A par das características dinâmicas das correntes marítimas no litoral, há não só a intervenção humana identificada há muitas décadas, com todas as suas consequências devidamente identificadas pelos especialistas nas alterações naturais da deriva litoral e o respetivo impacto da erosão costeira. Mas também há uma estranha falta de coordenação e planeamento coerente de forma ecológica e ambientalmente sustentável, relativamente às intervenções de norte a sul do país no litoral. Curiosamente, em nome do desenvolvimento económico de uns interesses, raramente se equaciona os efeitos de um determinado projeto no “quintal” do vizinho.

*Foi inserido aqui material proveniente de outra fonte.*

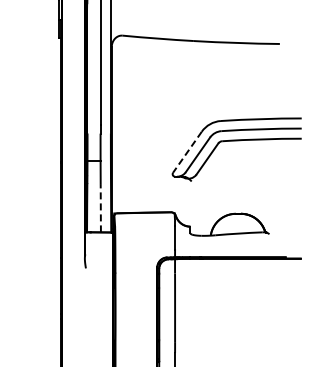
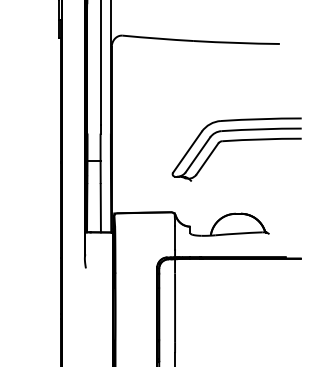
line at (187, 152): dashed -> solid
line at (100, 207): dashed -> solid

No caso do Furadouro ou Espinho, como povoados que mais vêm sofrendo a fúria do mar desde o último século, segundo a história do litoral norte-centro português, entre outros fatores que resultaram num significativo recuo da linha de costa, consta uma grande obra de engenharia, como foi a construção do Porto de Leixões e seus dois molhes, entre 1882 e 1892. Tal como já naquela altura, em nome de ser vital para o “desenvolvimento da economia do país”, se condenou o litoral a uma luta com “Golias”, transformando a zona litoral entre Douro e Vouga num “campo de batalha”, em que, “na tentativa de obstar a tais agressões foram sendo encetadas ao longo dos anos múltiplas ações, infelizmente convergentes numa única estratégia – o arremesso de pedra sobre o oceano” (Álvaro Reis, A Praia dos Tubarões – Ordenamento e gestão da orla costeira, 2006).

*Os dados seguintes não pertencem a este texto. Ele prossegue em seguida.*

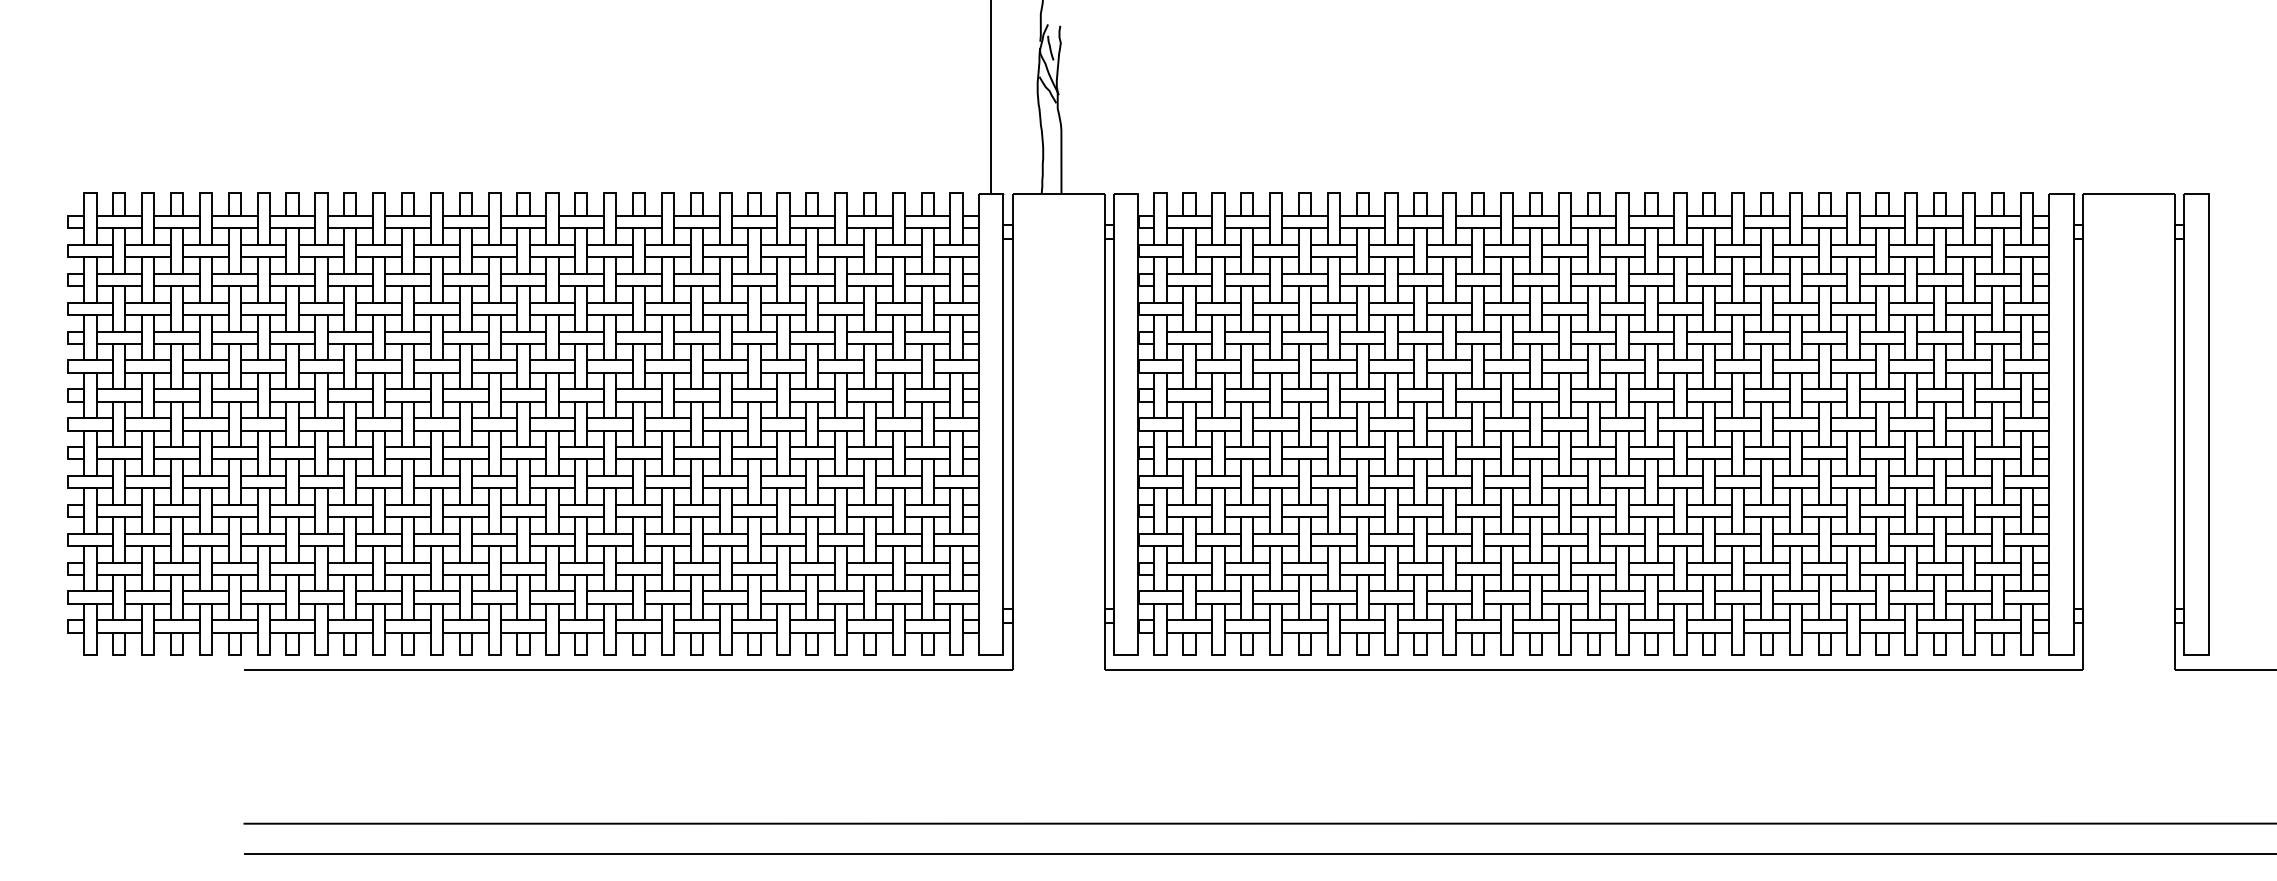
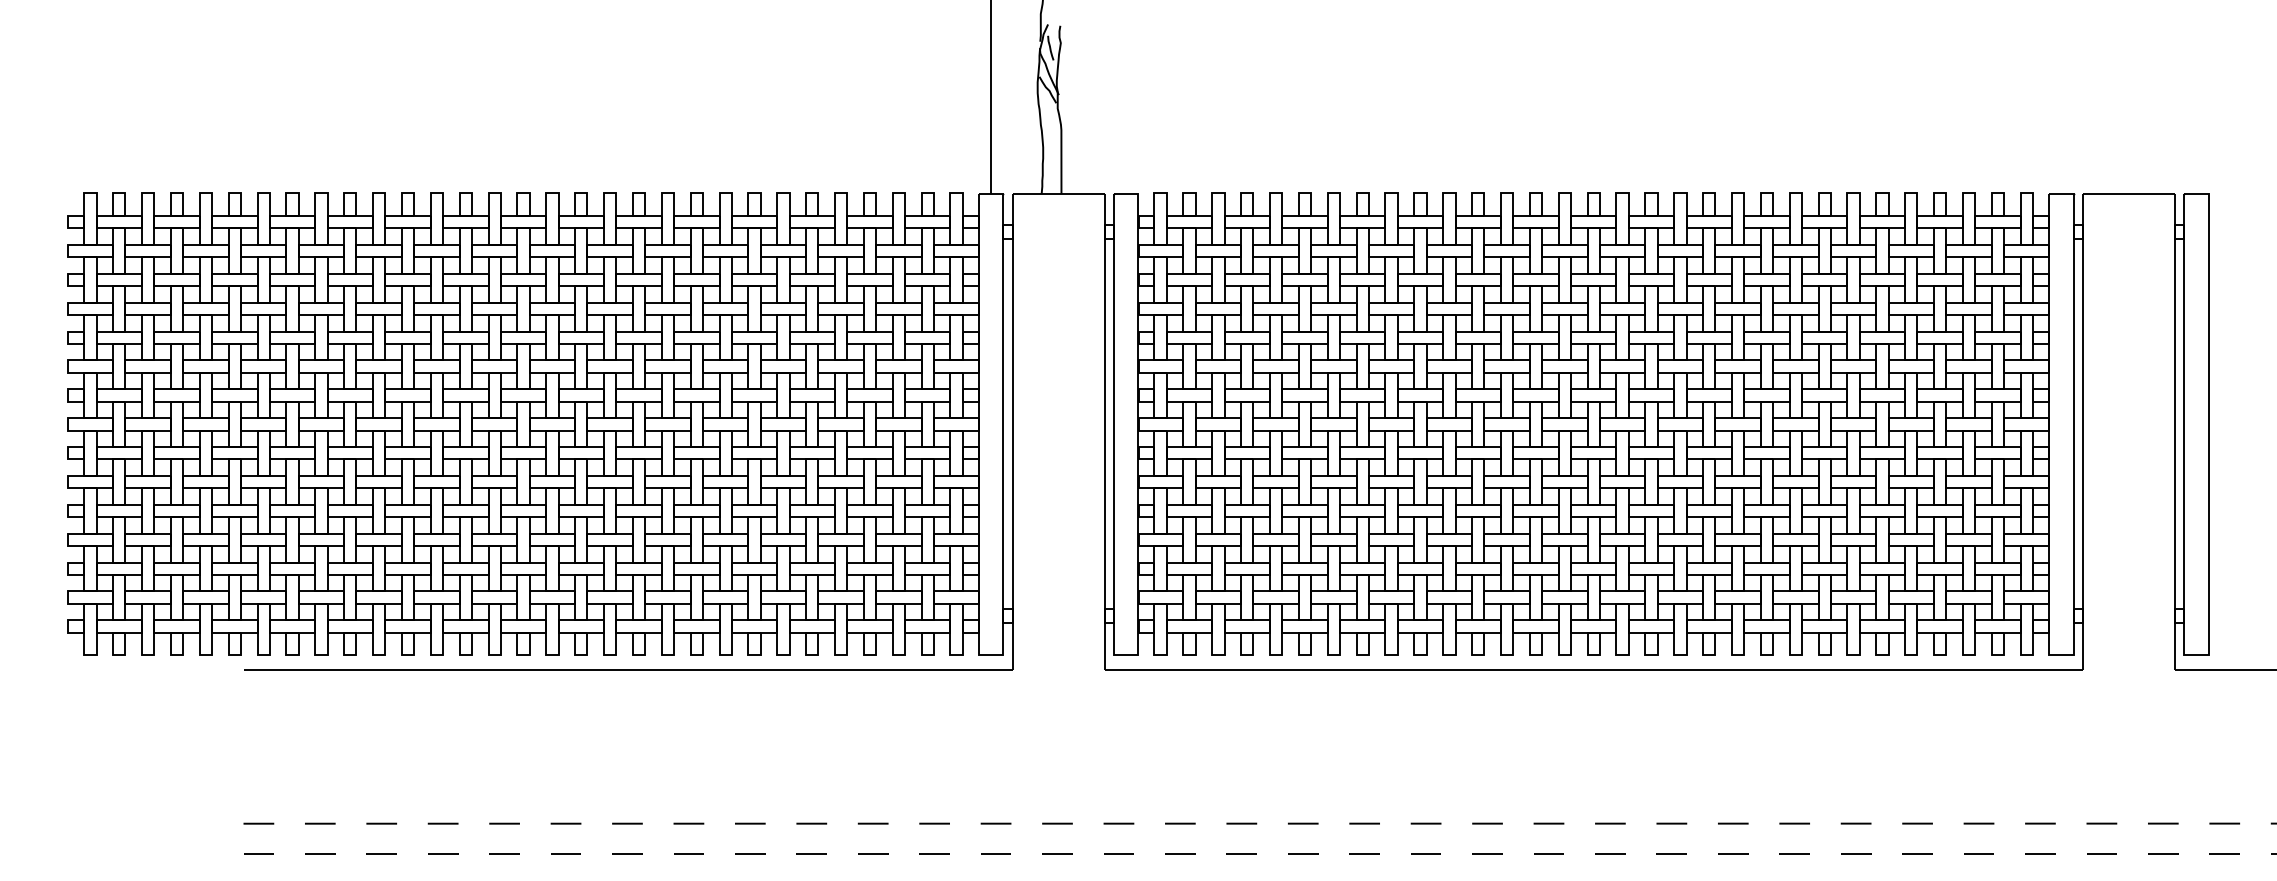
line at (1260, 823): solid -> dashed
line at (1260, 854): solid -> dashed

Mas mais de um século depois à “pedrada” e em nome da melhoria das condições do Porto de Leixões, que segundo o parecer favorável da APA são: navegabilidade, segurança, capacidade e operacionalidade comercial. O projeto da APDL-Porto de Leixões que implica o prolongamento do quebra-mar exterior em 300 metros e de aprofundamento do canal de entrada, lançado recentemente pela ministra do Mar, Ana Paula Vitorino, em Matosinhos, volta a merecer a atenção e inquietação de ambientalistas.

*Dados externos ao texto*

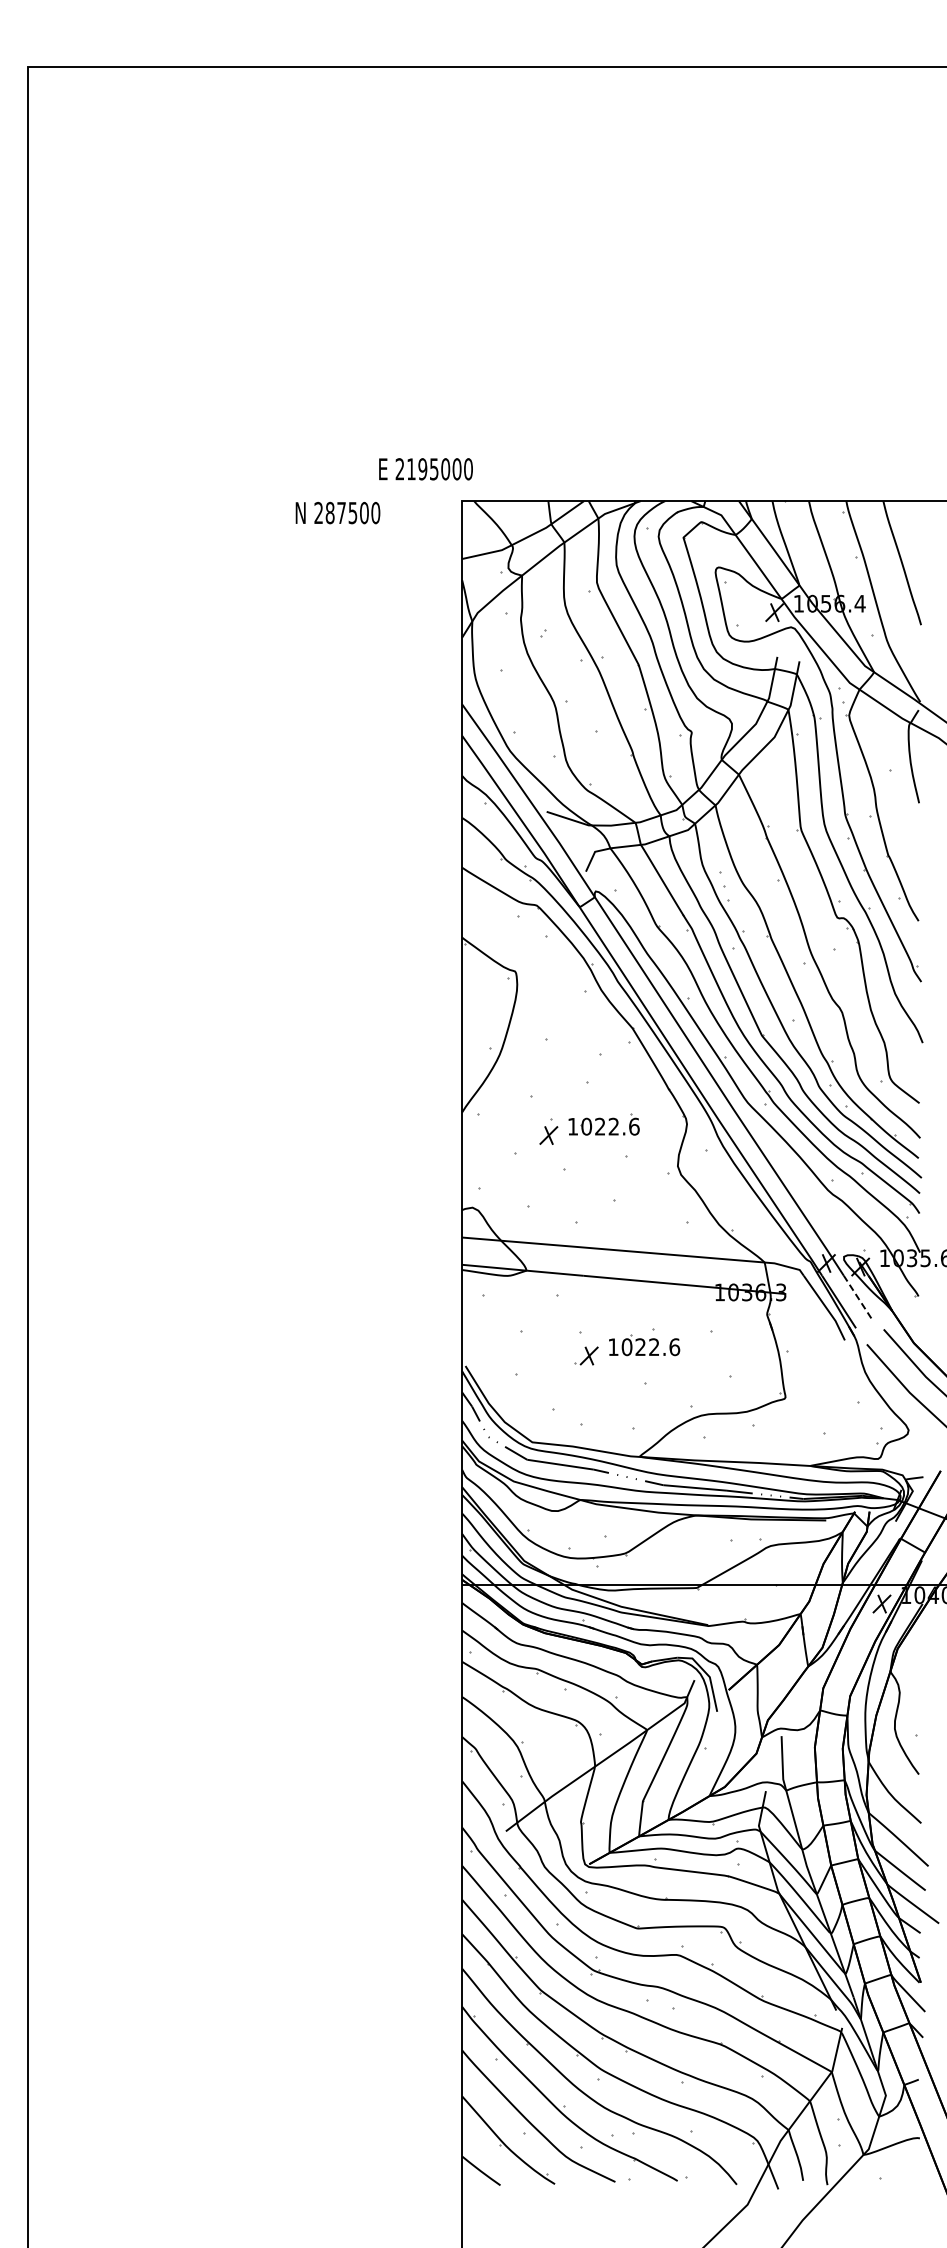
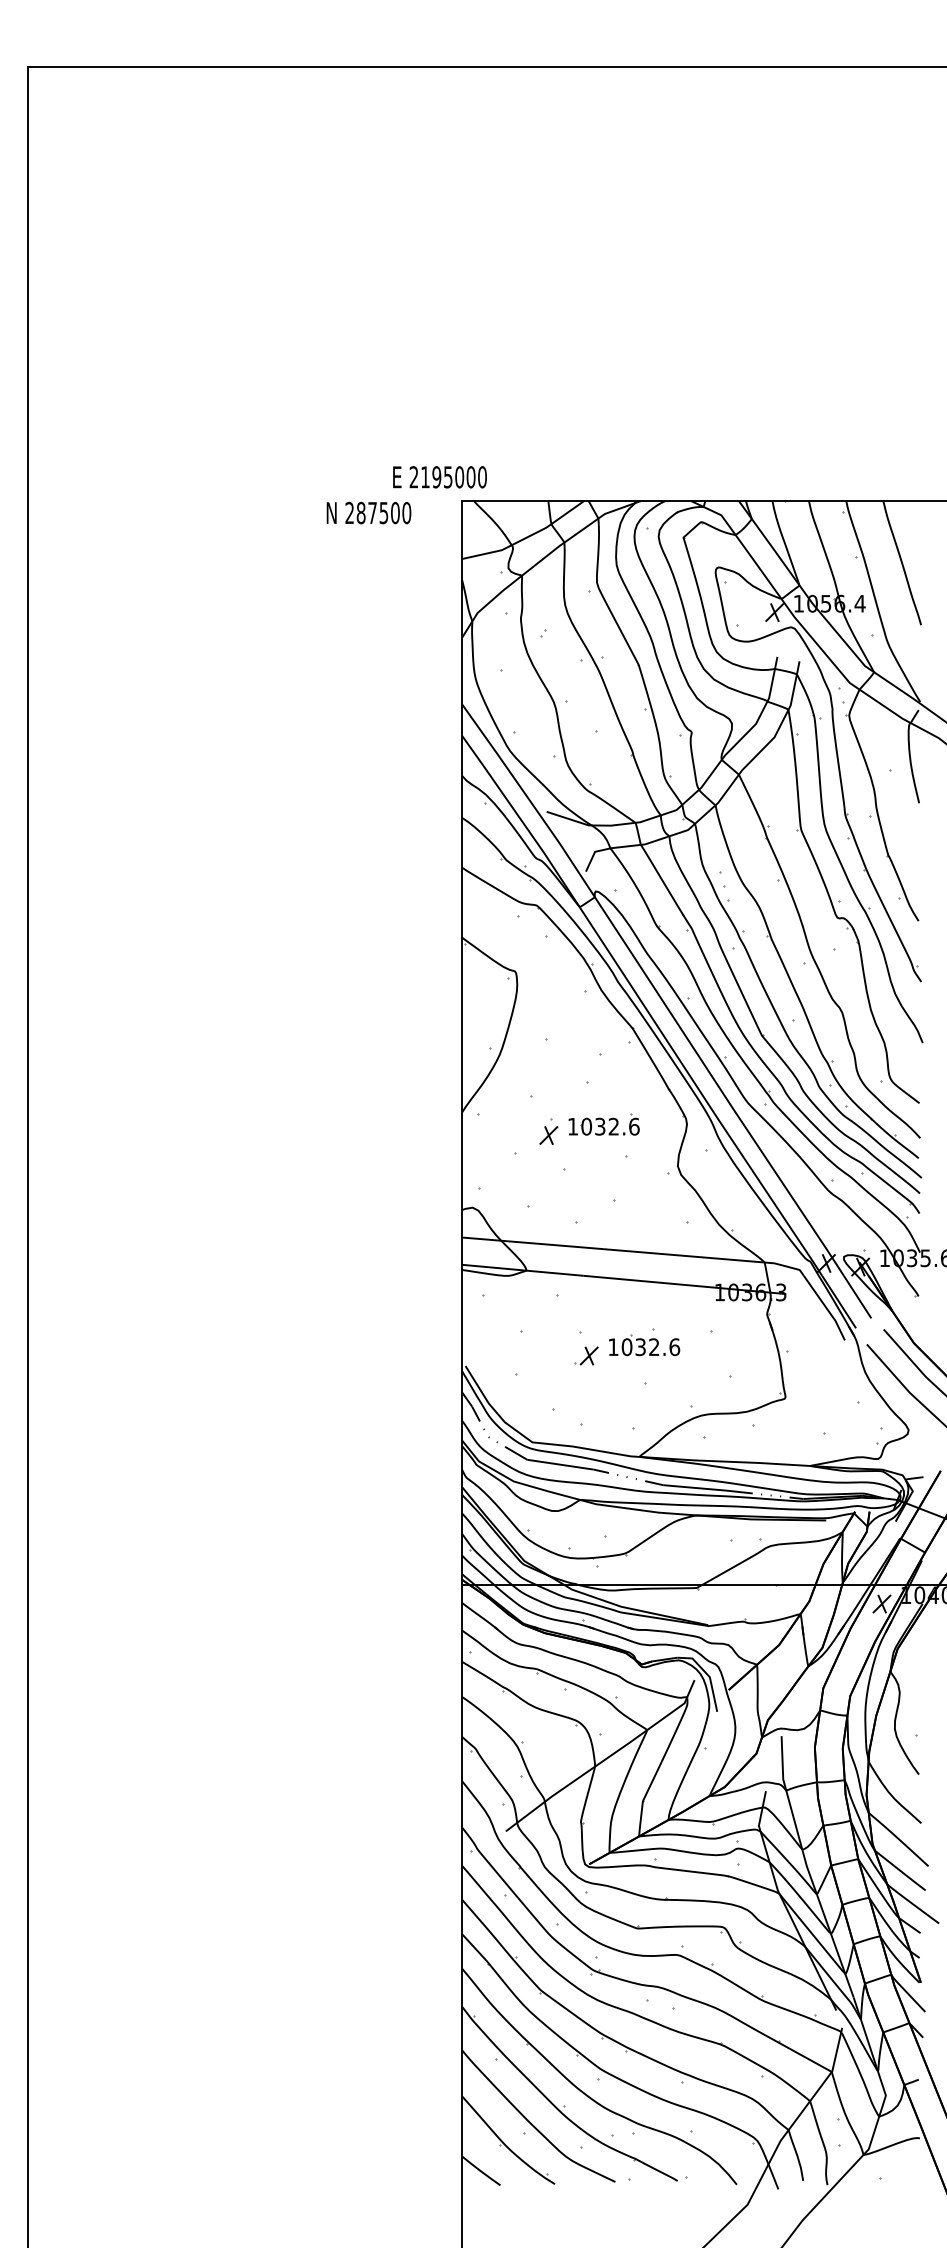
text at (425, 469) position: (425, 469) -> (439, 477)
text at (337, 512) position: (337, 512) -> (368, 512)
text at (600, 1126): 1022.6 -> 1032.6
line at (857, 1296): dashed -> solid
text at (640, 1347): 1022.6 -> 1032.6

Em causa podem estar os impactos deste projeto que irão ser acompanhados por um grupo de trabalho, os quais deverão certamente merecer também atenção dos autarcas dos municípios mais uma vez potencialmente sujeitos a eventuais consequências desta obra, fundamentalmente no agravamento da erosão no litoral. Preocupações que no caso da Praia de Matosinhos deram origem ao movimento “Diz Não ao Paredão Matosinhos Merece Melhor”. Um movimento que se propõe alertar e sensibilizar a comunidade em geral para a possibilidade de degradação da praia de Matosinhos, enquanto em Ovar há muito foi desvirtuado e silenciado o Movimento Vamos Salvar o Furadouro, quando as suas defesas continuam a ser fragilizadas por “fendas” na muralha de pedra.

 

Nota: O título desta peça inspira-se no título do livro de Alves Redol “Uma Fenda na Muralha”, Publicações Europa América, “(…) Vê-se-lhe a baba pastosa e branca crescer nas trevas, galgar de longe e espraiar-se em raivas que não encontram agora onde cevar a violência.”